* [Requirement a]:
Copy these lines from the records word for word, beginning at the line that contains "## 🔍 Project Summary" and stopping after the line that contains "- **Monitoring Points:**".

**** Passage provided ****

That's typically called 'motion smoothing' and yeah that's trying to interpolate frames to manipulate lower framerate video (like 24FPS) into higher framerates in an attempt to make scenes like panning shots 'smoother' at the expense of a soap opera feel and interpolation artifacting.

Whereas what Blur Busters (and similar enthusiasts) are focused on is how accurately frames are (perceptibly) displayed on the screen, so ideally each input frame is perfectly presented without any interference from prior frames (due to limits of panels in keeping up with changing the pixels from one frame to another, very rapidly, causing blurring).

The ultimate goal, in a perfect scenario, is for input from say a video game running at 60 frames per second to have each frame perfectly rendered like individual screenshot stills, one after the other. In reality for most monitors displaying such content there's not enough distinct separation between frames, leading fast changing pixel content (like objects moving) to blend into each other, causing blurring at the monitor level.

The BFI technique, by inserting alternating black frames in the output, mitigates the inter-frame blending issues since instead of the prior frame being various colors (ie: of the prior input frame) it's starting from pure black which dramatically reduces frame blending artifacts and perceptibly makes the motion clarity more distinct.


It’s not that the frames blend in the screen. Screens are perfectly capable of switching the pixels fast enough. It’s rather that each frame is displayed for to long.

In a CRT the “pixels” start to fade immediately leaving the full screen mostly dark as the beam sweeps over the screen. It never shows a full frame.

One could say that modern screens are more like slide shows, while BFI tries to make them more like stroboscopes.

The blurring effect is more pronounced ate low refresh rates, its just that BFI requires at least 120hz to male sense at all.

**** Supplied information ****

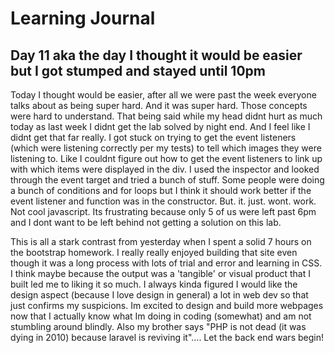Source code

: # Learning Journal

## Day 11 aka the day I thought it would be easier but I got stumped and stayed until 10pm

Today I thought would be easier, after all we were past the week everyone talks about as being super hard. And it was super hard. Those concepts were hard to understand. That being said while my head didnt hurt as much today as last week I didnt get the lab solved by night end. And I feel like I didnt get that far really. I got stuck on trying to get the event listeners (which were listening correctly per my tests) to tell which images they were listening to. Like I couldnt figure out how to get the event listeners to link up with which items were displayed in the div. I used the inspector and looked through the event target and tried a bunch of stuff.  Some people were doing a bunch of conditions and for loops but I think it should work better if the event listener and function was in the constructor. But. it. just. wont. work. Not cool javascript. Its frustrating because only 5 of us were left past 6pm and I dont want to be left behind not getting a solution on this lab.

This is all a stark contrast from yesterday when I spent a solid 7 hours on the bootstrap homework. I really really enjoyed building that site even though it was a long process with lots of trial and error and learning in CSS. I think maybe because the output was a 'tangible' or visual product that I built led me to liking it so much. I always kinda figured I would like the design aspect (because I love design in general) a lot in web dev so that just confirms my suspicions. Im excited to design and build more webpages now that I actually know what Im doing in coding (somewhat) and am not stumbling around blindly. Also my brother says "PHP is not dead (it was dying in 2010) because laravel is reviving it".... Let the back end wars begin! 
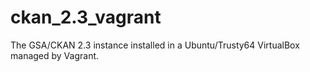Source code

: # ckan_2.3_vagrant
The GSA/CKAN 2.3 instance installed in a Ubuntu/Trusty64 VirtualBox managed by Vagrant.
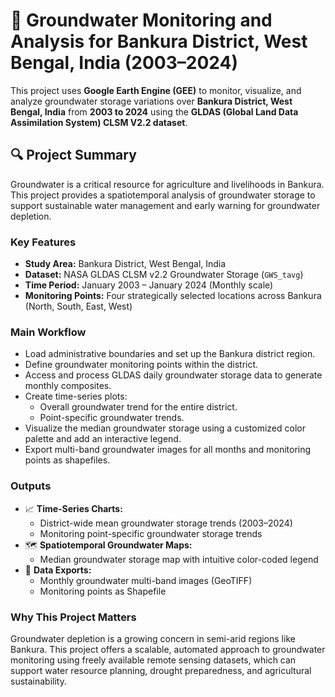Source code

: # 🌊 Groundwater Monitoring and Analysis for Bankura District, West Bengal, India (2003–2024)

This project uses **Google Earth Engine (GEE)** to monitor, visualize, and analyze groundwater storage variations over **Bankura District, West Bengal, India** from **2003 to 2024** using the **GLDAS (Global Land Data Assimilation System) CLSM V2.2 dataset**.

## 🔍 Project Summary
Groundwater is a critical resource for agriculture and livelihoods in Bankura. This project provides a spatiotemporal analysis of groundwater storage to support sustainable water management and early warning for groundwater depletion.

### Key Features
- **Study Area:** Bankura District, West Bengal, India
- **Dataset:** NASA GLDAS CLSM v2.2 Groundwater Storage (`GWS_tavg`)
- **Time Period:** January 2003 – January 2024 (Monthly scale)
- **Monitoring Points:** Four strategically selected locations across Bankura (North, South, East, West)

### Main Workflow
- Load administrative boundaries and set up the Bankura district region.
- Define groundwater monitoring points within the district.
- Access and process GLDAS daily groundwater storage data to generate monthly composites.
- Create time-series plots:
  - Overall groundwater trend for the entire district.
  - Point-specific groundwater trends.
- Visualize the median groundwater storage using a customized color palette and add an interactive legend.
- Export multi-band groundwater images for all months and monitoring points as shapefiles.

### Outputs
- 📈 **Time-Series Charts:**
  - District-wide mean groundwater storage trends (2003–2024)
  - Monitoring point-specific groundwater storage trends
- 🗺️ **Spatiotemporal Groundwater Maps:**
  - Median groundwater storage map with intuitive color-coded legend
- 📂 **Data Exports:**
  - Monthly groundwater multi-band images (GeoTIFF)
  - Monitoring points as Shapefile

### Why This Project Matters
Groundwater depletion is a growing concern in semi-arid regions like Bankura. This project offers a scalable, automated approach to groundwater monitoring using freely available remote sensing datasets, which can support water resource planning, drought preparedness, and agricultural sustainability.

****

* [Requirement b]:
Decide whether each statement agrees with the passage on motion blur, answering yes or no and quoting the words from the passage that settle it. (i) The BFI technique inserts alternating black frames in the output. (ii) One reply says screens are not capable of switching pixels fast enough. (iii) A CRT always shows a full frame.

* [Exercise result a]:
## 🔍 Project Summary
Groundwater is a critical resource for agriculture and livelihoods in Bankura. This project provides a spatiotemporal analysis of groundwater storage to support sustainable water management and early warning for groundwater depletion.

### Key Features
- **Study Area:** Bankura District, West Bengal, India
- **Dataset:** NASA GLDAS CLSM v2.2 Groundwater Storage (`GWS_tavg`)
- **Time Period:** January 2003 – January 2024 (Monthly scale)
- **Monitoring Points:** Four strategically selected locations across Bankura (North, South, East, West)

* [Exercise result b]:
(i) Yes: "by inserting alternating black frames in the output"
(ii) No: "Screens are perfectly capable of switching the pixels fast enough."
(iii) No: "It never shows a full frame."